**What is expected**: Which lines of the data contain the string "Gameplay"? Show each of them.
^^^^^^^^^^^^^^^^
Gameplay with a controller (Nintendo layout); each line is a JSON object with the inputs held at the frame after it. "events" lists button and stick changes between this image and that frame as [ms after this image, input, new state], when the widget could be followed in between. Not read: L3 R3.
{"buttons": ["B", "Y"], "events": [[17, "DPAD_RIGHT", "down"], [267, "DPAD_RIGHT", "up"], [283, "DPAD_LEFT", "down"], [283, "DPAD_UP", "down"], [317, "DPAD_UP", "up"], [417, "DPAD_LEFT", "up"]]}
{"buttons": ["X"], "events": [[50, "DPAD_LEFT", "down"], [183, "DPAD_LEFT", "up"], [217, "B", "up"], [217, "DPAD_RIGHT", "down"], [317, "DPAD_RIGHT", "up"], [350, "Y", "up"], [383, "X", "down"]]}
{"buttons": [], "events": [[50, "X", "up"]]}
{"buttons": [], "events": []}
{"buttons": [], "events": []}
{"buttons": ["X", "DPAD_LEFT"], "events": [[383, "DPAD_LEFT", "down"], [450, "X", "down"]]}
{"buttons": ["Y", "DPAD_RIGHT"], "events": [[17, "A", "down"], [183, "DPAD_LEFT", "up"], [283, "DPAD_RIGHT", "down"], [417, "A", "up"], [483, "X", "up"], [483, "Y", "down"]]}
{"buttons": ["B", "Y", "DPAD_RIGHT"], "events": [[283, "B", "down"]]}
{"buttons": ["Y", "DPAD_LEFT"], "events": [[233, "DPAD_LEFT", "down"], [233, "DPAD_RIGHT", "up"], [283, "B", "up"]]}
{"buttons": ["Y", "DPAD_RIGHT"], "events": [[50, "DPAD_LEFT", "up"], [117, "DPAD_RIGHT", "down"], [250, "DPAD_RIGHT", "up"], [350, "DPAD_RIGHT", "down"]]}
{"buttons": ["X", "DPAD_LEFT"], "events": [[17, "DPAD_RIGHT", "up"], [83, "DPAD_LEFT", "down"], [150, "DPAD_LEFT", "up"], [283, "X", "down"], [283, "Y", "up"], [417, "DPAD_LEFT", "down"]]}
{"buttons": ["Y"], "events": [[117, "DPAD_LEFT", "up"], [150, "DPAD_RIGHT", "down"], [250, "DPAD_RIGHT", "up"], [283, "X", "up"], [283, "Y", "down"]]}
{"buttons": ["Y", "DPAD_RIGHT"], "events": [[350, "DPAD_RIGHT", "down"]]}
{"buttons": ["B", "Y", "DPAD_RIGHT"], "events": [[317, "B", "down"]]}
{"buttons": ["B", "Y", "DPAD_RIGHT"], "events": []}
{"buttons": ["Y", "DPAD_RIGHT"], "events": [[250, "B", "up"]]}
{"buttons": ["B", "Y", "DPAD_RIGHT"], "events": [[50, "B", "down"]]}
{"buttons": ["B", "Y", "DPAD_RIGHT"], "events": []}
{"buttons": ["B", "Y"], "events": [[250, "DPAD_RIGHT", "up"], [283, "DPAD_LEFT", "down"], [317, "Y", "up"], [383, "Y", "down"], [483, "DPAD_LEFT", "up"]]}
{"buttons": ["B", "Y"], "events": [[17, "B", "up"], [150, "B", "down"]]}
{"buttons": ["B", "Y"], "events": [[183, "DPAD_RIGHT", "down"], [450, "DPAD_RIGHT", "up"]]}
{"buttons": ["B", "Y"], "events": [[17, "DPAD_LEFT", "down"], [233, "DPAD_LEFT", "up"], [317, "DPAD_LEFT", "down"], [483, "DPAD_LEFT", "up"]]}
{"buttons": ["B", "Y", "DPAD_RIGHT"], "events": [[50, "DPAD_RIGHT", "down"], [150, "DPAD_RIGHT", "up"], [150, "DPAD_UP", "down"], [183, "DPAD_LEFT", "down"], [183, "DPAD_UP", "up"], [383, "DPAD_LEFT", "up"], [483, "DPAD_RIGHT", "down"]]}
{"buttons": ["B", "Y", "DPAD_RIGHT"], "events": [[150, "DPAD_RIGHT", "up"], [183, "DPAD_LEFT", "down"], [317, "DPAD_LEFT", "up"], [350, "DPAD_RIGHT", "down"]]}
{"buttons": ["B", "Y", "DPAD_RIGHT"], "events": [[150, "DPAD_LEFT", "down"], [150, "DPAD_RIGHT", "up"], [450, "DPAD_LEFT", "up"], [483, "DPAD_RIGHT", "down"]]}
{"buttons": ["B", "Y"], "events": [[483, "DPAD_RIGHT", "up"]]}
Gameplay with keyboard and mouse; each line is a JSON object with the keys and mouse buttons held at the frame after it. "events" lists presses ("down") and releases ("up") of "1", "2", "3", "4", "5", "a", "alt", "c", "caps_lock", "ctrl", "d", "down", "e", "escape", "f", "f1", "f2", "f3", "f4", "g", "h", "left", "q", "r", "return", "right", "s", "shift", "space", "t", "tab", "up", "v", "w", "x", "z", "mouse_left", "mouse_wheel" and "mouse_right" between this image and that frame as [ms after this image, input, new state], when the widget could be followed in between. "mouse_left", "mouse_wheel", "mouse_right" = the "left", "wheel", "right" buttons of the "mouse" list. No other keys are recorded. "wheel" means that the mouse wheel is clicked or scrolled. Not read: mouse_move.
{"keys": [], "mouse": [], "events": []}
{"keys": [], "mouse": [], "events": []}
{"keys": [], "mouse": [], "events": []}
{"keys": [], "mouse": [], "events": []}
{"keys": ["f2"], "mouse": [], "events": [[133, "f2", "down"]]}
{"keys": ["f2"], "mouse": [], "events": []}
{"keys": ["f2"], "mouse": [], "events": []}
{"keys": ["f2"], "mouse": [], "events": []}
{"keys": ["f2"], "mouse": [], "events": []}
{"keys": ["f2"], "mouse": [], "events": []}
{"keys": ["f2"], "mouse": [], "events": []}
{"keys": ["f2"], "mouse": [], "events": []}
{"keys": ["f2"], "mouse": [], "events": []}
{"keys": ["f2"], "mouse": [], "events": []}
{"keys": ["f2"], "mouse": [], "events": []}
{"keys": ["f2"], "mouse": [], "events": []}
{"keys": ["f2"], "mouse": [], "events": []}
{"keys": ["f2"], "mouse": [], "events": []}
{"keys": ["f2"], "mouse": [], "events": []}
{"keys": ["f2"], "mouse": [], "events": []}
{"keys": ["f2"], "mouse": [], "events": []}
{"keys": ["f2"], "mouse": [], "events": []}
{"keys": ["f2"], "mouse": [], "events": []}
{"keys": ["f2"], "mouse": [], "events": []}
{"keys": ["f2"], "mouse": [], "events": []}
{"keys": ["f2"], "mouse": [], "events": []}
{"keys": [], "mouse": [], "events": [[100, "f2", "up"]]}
^^^^^^^^^^^^^^^^
**Result of the exercise**:
Gameplay with a controller (Nintendo layout); each line is a JSON object with the inputs held at the frame after it. "events" lists button and stick changes between this image and that frame as [ms after this image, input, new state], when the widget could be followed in between. Not read: L3 R3.
Gameplay with keyboard and mouse; each line is a JSON object with the keys and mouse buttons held at the frame after it. "events" lists presses ("down") and releases ("up") of "1", "2", "3", "4", "5", "a", "alt", "c", "caps_lock", "ctrl", "d", "down", "e", "escape", "f", "f1", "f2", "f3", "f4", "g", "h", "left", "q", "r", "return", "right", "s", "shift", "space", "t", "tab", "up", "v", "w", "x", "z", "mouse_left", "mouse_wheel" and "mouse_right" between this image and that frame as [ms after this image, input, new state], when the widget could be followed in between. "mouse_left", "mouse_wheel", "mouse_right" = the "left", "wheel", "right" buttons of the "mouse" list. No other keys are recorded. "wheel" means that the mouse wheel is clicked or scrolled. Not read: mouse_move.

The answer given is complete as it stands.